Our research supports this model by demonstrating the protective effects of L. acidophilus TW01. Treatment with L. acidophilus TW01 not only mitigates PM_2.5-induced lung injury, as evidenced by decreased pro-inflammatory cytokines in bronchoalveolar lavage fluid (BALF) and improved lung function, but also enhances gut health by increasing the abundance of beneficial bacteria such as Bifidobacterium and Lactobacillus and improving gut barrier integrity. This dual modulation of lung and gut health indicators strongly suggests a functional interaction within the gut–lung axis, corroborating findings from Dai et al. [51,52].

5. Conclusions

In conclusion, this study highlights the protective effects of L. acidophilus TW01 against PM_2.5-induced lung injury, emphasizing the complex interplay between lung and gut health. Treatment with L. acidophilus TW01 reduced inflammatory markers, specifically TNF-α and IL-6, and mitigated allergic reactions mediated by IL-5. This reduction leads to decreased serum levels of IgG and its subtypes (IgG1 and IgG2), as well as lower IL-1β levels in lung tissue, thereby inhibiting the inflammatory response and the activation of the TGF-β1/Smad signaling pathway. Furthermore, L. acidophilus TW01 improved gut barrier function and increased beneficial gut microbiota, suggesting a potential connection between gut health and lung protection.

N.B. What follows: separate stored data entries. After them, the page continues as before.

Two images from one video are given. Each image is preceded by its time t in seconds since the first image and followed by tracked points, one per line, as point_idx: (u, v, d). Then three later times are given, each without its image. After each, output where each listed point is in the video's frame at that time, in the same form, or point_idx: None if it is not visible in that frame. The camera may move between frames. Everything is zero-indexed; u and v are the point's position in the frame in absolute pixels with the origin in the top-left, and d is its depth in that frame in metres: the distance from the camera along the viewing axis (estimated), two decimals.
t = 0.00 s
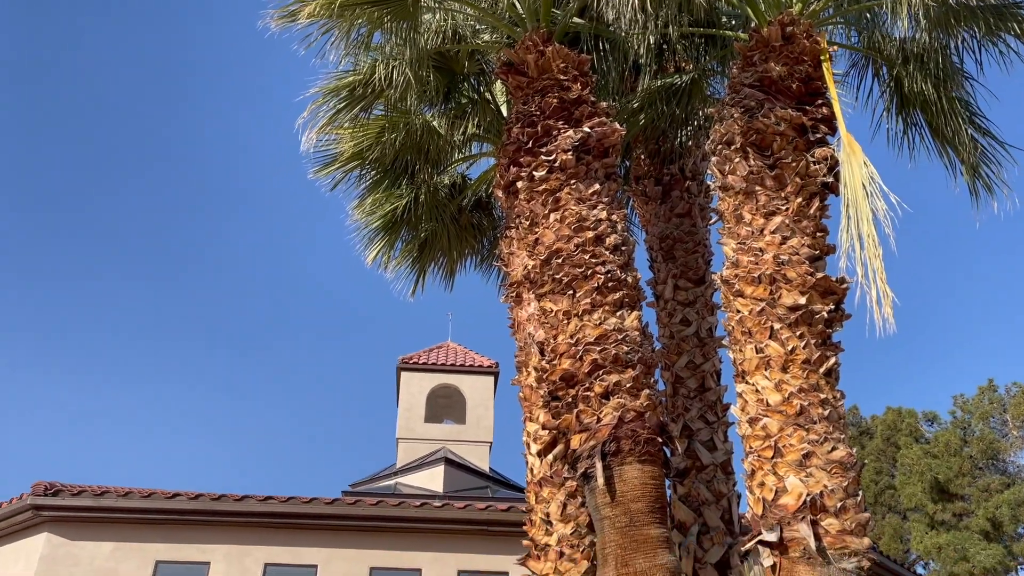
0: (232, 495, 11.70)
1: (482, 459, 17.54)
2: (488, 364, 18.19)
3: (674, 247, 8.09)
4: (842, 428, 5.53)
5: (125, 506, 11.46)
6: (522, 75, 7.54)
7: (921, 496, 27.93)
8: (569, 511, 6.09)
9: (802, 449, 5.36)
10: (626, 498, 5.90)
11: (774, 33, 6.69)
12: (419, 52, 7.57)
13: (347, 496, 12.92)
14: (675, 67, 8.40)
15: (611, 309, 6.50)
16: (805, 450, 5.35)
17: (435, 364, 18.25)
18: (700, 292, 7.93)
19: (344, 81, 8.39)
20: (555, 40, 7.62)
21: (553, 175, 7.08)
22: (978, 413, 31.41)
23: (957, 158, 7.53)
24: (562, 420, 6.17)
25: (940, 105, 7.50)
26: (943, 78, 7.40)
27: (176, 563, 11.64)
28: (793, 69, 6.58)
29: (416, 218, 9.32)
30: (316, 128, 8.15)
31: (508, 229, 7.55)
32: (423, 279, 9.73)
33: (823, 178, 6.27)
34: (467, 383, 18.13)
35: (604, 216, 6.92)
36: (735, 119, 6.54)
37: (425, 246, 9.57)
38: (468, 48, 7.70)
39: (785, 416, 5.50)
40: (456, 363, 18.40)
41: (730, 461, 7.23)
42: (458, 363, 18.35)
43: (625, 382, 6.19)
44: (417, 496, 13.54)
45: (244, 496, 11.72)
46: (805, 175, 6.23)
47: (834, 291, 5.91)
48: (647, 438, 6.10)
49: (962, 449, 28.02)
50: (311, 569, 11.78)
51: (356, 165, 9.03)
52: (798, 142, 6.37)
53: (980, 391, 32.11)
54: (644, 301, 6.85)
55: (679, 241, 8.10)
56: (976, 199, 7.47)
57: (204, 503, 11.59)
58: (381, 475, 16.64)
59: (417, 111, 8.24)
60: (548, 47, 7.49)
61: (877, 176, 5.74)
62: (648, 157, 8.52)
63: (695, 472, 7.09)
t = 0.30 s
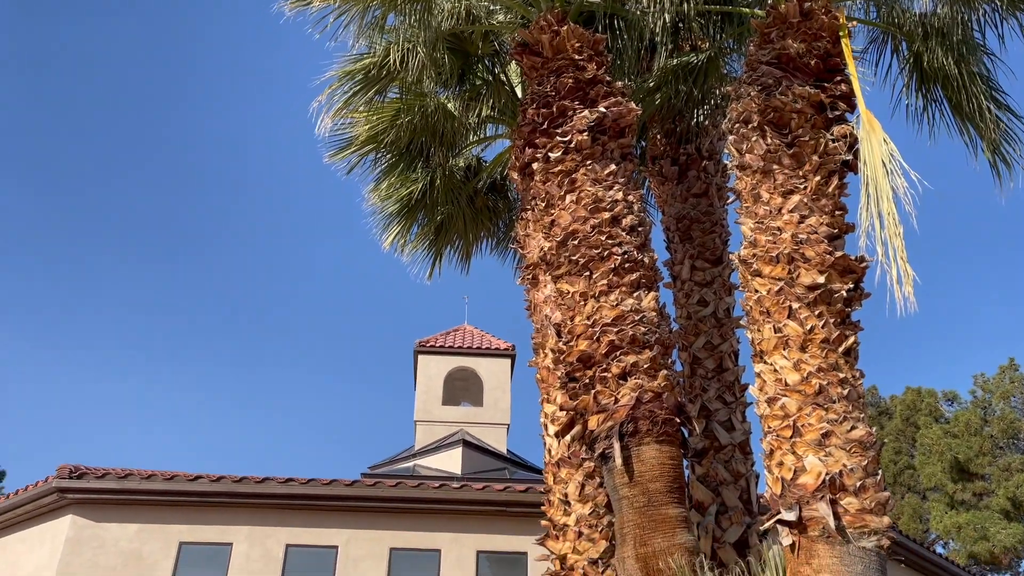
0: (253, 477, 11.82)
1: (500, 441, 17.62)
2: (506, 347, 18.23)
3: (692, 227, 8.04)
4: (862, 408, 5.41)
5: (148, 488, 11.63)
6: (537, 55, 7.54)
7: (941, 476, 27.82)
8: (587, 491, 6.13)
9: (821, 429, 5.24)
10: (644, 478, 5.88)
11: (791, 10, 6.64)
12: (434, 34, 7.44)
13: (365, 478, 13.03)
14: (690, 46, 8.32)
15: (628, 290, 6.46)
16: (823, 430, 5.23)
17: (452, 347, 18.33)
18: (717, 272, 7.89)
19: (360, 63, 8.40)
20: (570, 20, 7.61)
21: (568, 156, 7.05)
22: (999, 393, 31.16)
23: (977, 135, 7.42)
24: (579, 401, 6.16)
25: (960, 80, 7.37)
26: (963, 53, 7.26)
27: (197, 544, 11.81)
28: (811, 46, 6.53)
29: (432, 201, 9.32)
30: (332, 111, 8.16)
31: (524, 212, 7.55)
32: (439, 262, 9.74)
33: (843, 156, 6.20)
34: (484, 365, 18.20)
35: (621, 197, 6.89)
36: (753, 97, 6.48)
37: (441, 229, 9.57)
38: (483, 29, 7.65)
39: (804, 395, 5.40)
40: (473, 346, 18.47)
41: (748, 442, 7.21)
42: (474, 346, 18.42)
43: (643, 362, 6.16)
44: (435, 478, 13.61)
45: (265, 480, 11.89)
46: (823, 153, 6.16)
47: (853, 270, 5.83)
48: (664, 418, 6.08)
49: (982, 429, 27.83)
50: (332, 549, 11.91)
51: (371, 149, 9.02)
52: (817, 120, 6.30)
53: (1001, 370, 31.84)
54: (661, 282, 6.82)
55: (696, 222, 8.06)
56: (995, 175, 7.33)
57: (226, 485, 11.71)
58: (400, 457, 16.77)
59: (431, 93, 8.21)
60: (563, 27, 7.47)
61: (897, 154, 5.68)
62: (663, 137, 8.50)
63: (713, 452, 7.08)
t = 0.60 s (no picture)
0: (272, 459, 11.98)
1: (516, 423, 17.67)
2: (521, 329, 18.26)
3: (708, 207, 7.99)
4: (881, 386, 5.32)
5: (170, 470, 11.82)
6: (552, 35, 7.51)
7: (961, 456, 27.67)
8: (604, 472, 6.22)
9: (839, 408, 5.15)
10: (661, 458, 5.83)
11: None
12: (447, 14, 7.38)
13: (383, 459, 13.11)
14: (706, 24, 8.35)
15: (645, 271, 6.43)
16: (842, 409, 5.14)
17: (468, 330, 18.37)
18: (734, 252, 7.84)
19: (373, 45, 8.36)
20: None
21: (583, 136, 7.02)
22: (1020, 372, 30.88)
23: (995, 111, 7.33)
24: (596, 381, 6.12)
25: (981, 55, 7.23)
26: (984, 28, 7.12)
27: (218, 525, 11.95)
28: (830, 21, 6.47)
29: (447, 183, 9.31)
30: (346, 93, 8.16)
31: (540, 193, 7.52)
32: (454, 244, 9.74)
33: (862, 133, 6.11)
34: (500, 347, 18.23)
35: (637, 176, 6.85)
36: (770, 74, 6.40)
37: (456, 211, 9.56)
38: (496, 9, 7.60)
39: (822, 374, 5.31)
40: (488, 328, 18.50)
41: (766, 422, 7.19)
42: (490, 329, 18.46)
43: (659, 342, 6.12)
44: (452, 459, 13.67)
45: (284, 460, 11.99)
46: (842, 130, 6.09)
47: (873, 248, 5.73)
48: (681, 399, 6.01)
49: (1002, 408, 27.59)
50: (351, 530, 12.03)
51: (385, 131, 9.02)
52: (835, 97, 6.22)
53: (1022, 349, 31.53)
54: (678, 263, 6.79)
55: (712, 201, 8.01)
56: (1013, 152, 7.25)
57: (245, 467, 11.87)
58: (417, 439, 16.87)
59: (445, 74, 8.18)
60: (578, 6, 7.41)
61: (918, 130, 5.60)
62: (679, 115, 8.43)
63: (731, 432, 7.07)
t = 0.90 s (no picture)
0: (290, 441, 12.13)
1: (531, 404, 17.71)
2: (536, 312, 18.25)
3: (724, 186, 7.94)
4: (899, 365, 5.24)
5: (189, 452, 11.99)
6: (565, 14, 7.48)
7: (979, 436, 27.47)
8: (621, 452, 6.17)
9: (857, 387, 5.07)
10: (677, 438, 5.81)
11: None
12: None
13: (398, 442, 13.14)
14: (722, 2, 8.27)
15: (660, 251, 6.39)
16: (860, 388, 5.06)
17: (483, 312, 18.39)
18: (750, 232, 7.79)
19: (386, 27, 8.31)
20: None
21: (598, 116, 6.98)
22: None
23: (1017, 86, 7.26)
24: (612, 361, 6.13)
25: (1002, 30, 7.16)
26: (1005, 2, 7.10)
27: (237, 506, 12.08)
28: None
29: (461, 164, 9.28)
30: (359, 75, 8.13)
31: (554, 174, 7.49)
32: (468, 226, 9.73)
33: (879, 110, 6.03)
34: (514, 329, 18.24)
35: (652, 156, 6.81)
36: (787, 51, 6.33)
37: (469, 193, 9.54)
38: None
39: (840, 354, 5.22)
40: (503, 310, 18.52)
41: (782, 401, 7.19)
42: (505, 311, 18.47)
43: (675, 323, 6.09)
44: (467, 441, 13.71)
45: (301, 442, 12.12)
46: (860, 107, 6.00)
47: (891, 227, 5.63)
48: (698, 379, 6.00)
49: (1022, 388, 27.32)
50: (369, 510, 12.14)
51: (398, 113, 8.99)
52: (853, 73, 6.14)
53: None
54: (693, 243, 6.74)
55: (728, 180, 7.95)
56: None
57: (263, 449, 12.01)
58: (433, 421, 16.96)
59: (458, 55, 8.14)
60: None
61: (937, 106, 5.52)
62: (695, 94, 8.36)
63: (747, 413, 7.05)
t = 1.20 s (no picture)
0: (306, 423, 12.23)
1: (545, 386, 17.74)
2: (550, 294, 18.25)
3: (739, 166, 7.88)
4: (916, 346, 5.15)
5: (207, 435, 12.11)
6: None
7: (996, 417, 27.25)
8: (635, 434, 6.24)
9: (874, 367, 5.00)
10: (692, 419, 5.78)
11: None
12: None
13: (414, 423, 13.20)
14: None
15: (675, 232, 6.36)
16: (876, 368, 4.99)
17: (497, 295, 18.41)
18: (766, 213, 7.74)
19: (397, 8, 8.27)
20: None
21: (612, 95, 6.95)
22: None
23: None
24: (625, 343, 6.08)
25: None
26: None
27: (255, 487, 12.20)
28: None
29: (473, 146, 9.25)
30: (371, 57, 8.10)
31: (567, 155, 7.46)
32: (481, 208, 9.70)
33: (897, 88, 5.94)
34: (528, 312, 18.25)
35: (666, 136, 6.76)
36: (803, 29, 6.26)
37: (482, 175, 9.52)
38: None
39: (856, 334, 5.14)
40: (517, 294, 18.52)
41: (797, 382, 7.16)
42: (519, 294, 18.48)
43: (690, 304, 6.05)
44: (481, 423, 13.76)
45: (317, 424, 12.23)
46: (877, 85, 5.92)
47: (909, 206, 5.55)
48: (713, 359, 5.95)
49: None
50: (385, 492, 12.22)
51: (411, 95, 8.97)
52: (870, 50, 6.06)
53: None
54: (708, 224, 6.69)
55: (743, 161, 7.88)
56: None
57: (280, 431, 12.13)
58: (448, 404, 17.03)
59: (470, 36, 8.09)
60: None
61: (956, 82, 5.43)
62: (709, 74, 8.29)
63: (762, 394, 7.04)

This dual effect highlights the relevance of the gut–lung axis in mediating the systemic effects of environmental pollutants. The novelty of this study lies in demonstrating this connection and the multi-targeted protective effects of L. acidophilus TW01 against PM_2.5-induced lung damage, a significant public health issue. However, limitations in this study raise questions about the mechanisms of action of L. acidophilus TW01 and suggest that additional strategies or combined therapies may be necessary to fully reinforce gut barrier function and mucosal health. Furthermore, extending the duration of PM_2.5 exposure is needed to better understand its impact on PM_2.5-induced IBD in mice, optimizing its application and elucidating the extent of its protective mechanisms.